No, the opposition to an LDS temple in one's neighborhood is not "similar" to the opposition of a mosque near Ground Zero. It's not a matter of whether you agree with people's reasons for feeling the way they do, but why they feel the way they do. Whether right or wrong for feeling the way they do, people opposed to the location of that mosque are not doing so for arbitrary reasons. They are opposed because it seems insensitive to them when the 9/11 attacks were motivated by Muslim extremism. That isn't "similar" to why people don't want an LDS temple by their house. The latter is motivated by concerns about traffic, zoning, property values, and having a great big brightly-lit trophy building right by where you live. "Opposition to a mosque near Ground Zero because Muslim terrorists killed hundreds of people a few blocks away and destroyed an American landmark" is not analogous to "opposition to an LDS temple in my neighborhood because tons of people are going to start driving down my street and this giant trophy building is going to dominate the landscape and will be lit up all night long."
aside from any legitimate zoning concerns, the two cases are "similar" in that religious bigotry played at least some role in the opposition to both projects.

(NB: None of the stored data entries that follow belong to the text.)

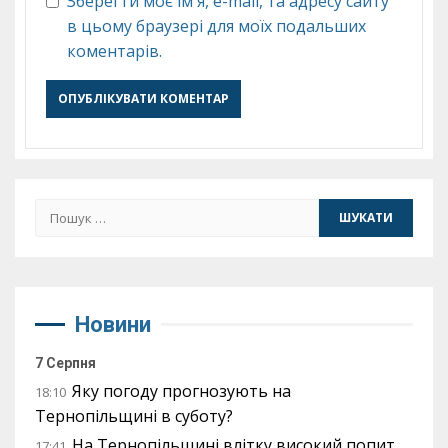
Зберегти моє ім'я, e-mail, та адресу сайту
в цьому браузері для моїх подальших
коментарів.
Пошук:
Новини
7 Серпня
Яку погоду прогнозують на
18:10
Тернопільщині в суботу?
На Тернопільщині влітку високий попит
17:41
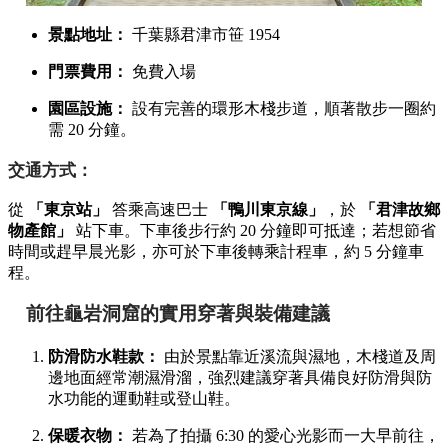
景點地址：
千葉縣君津市笹 1954
門票費用：
免費入場
園區設施：
設有完善的環形木棧步道，順著散步一圈約
需 20 分鐘。
交通方式：
從
「東京站」
答乘高速巴士
「鴨川東京線」
，於
「君津故鄉
物產館」
站下車。下車後步行約 20 分鐘即可抵達；若想節省
時間或趕早晨光影，亦可於下車後轉乘計程車，約 5 分鐘車
程。
前往龜岩洞窟的實用穿著與裝備建議
防滑防水鞋款：
由於景點靠近溪流與濕地，木棧道及周
邊地面經常潮濕滑溜，強烈建議穿著具備良好防滑與防
水功能的運動鞋或登山鞋。
保暖衣物：
若為了拍攝 6:30 的愛心光影而一大早前往，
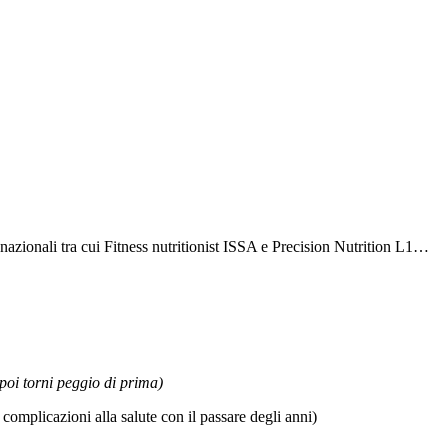
 nazionali tra cui Fitness nutritionist ISSA e Precision Nutrition L1…
oi torni peggio di prima)
complicazioni alla salute con il passare degli anni)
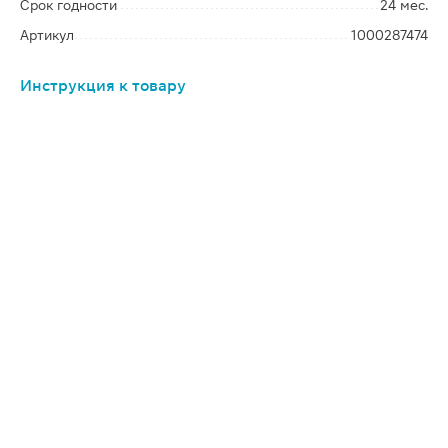
Срок годности
24 мес.
Артикул
1000287474
Инструкция к товару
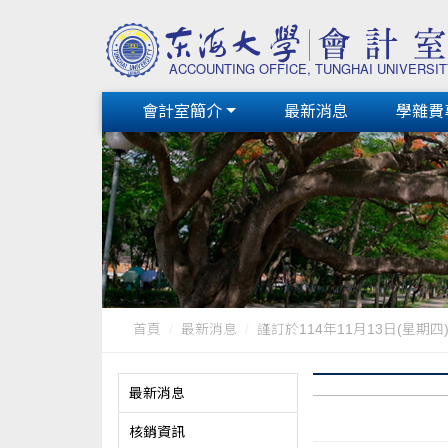
會計室簡介
最新消息
學雜費
首頁
最新消息
謹訂於114年11月13日(星期四) 中
最新消息
核銷資訊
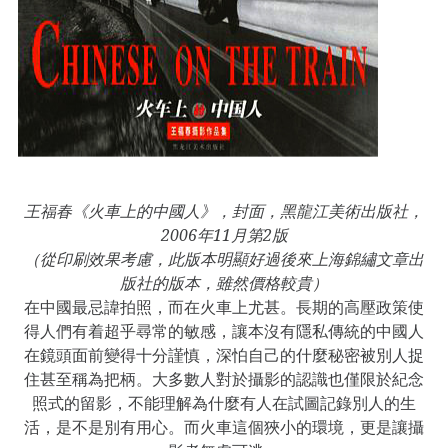
王福春《火車上的中國人》，封面，黑龍江美術出版社，
2006年11月第2版
（從印刷效果考慮，此版本明顯好過後來上海錦繡文章出
版社的版本，雖然價格較貴）
在中國最忌諱拍照，而在火車上尤甚。長期的高壓政策使
得人們有着超乎尋常的敏感，讓本沒有隱私傳統的中國人
在鏡頭面前變得十分謹慎，深怕自己的什麼秘密被別人捉
住甚至稱為把柄。大多數人對於攝影的認識也僅限於紀念
照式的留影，不能理解為什麼有人在試圖記錄別人的生
活，是不是別有用心。而火車這個狹小的環境，更是讓攝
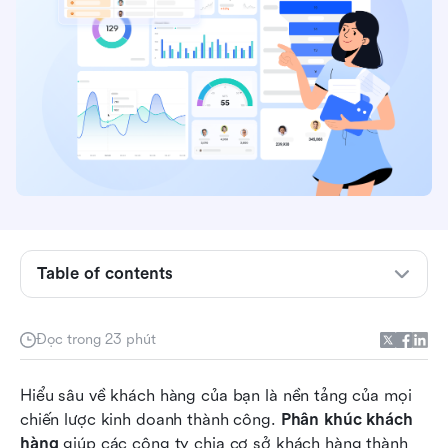
Table of contents
Phân khúc khách hàng là gì?
Đọc trong 23 phút
Các loại phân khúc khách hàng (kèm ví dụ)
Hãy xem qua 7 công cụ phân khúc khách hàng
Hiểu sâu về khách hàng của bạn là nền tảng của mọi 
tốt nhất
chiến lược kinh doanh thành công. 
Phân khúc khách 
hàng
 giúp các công ty chia cơ sở khách hàng thành 
7 công cụ phân khúc khách hàng tốt nhất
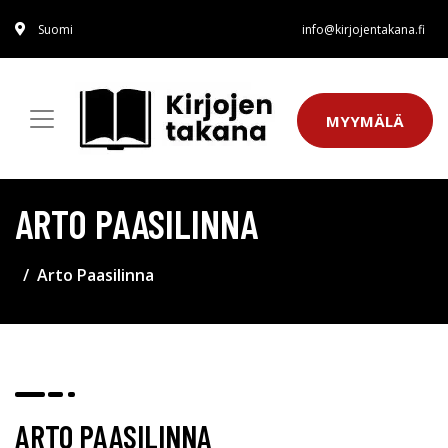
Suomi
info@kirjojentakana.fi
MYYMÄLÄ
ARTO PAASILINNA
Arto Paasilinna
ARTO PAASILINNA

from a 2002 Boston Magazine interview of Mitt Romney:
One particularly blunt affront has left Romney still visibly enraged months after it occurred. His jaw clenches as he tells how he was approached by a local woman after a public meeting between church members and their critics. “One lady, who I'm sure considers herself quite tolerant, came over to me and wanted to know why we just didn't go on back to Utah and build our temple out there,” he recalls.
Romney didn't think the "go back to Utah" crowd ought to have any say on where Boston-area Mormons built their house of worship, but he was not willing to extend that same privilege to Muslims living in lower manhattan. hypocrisy.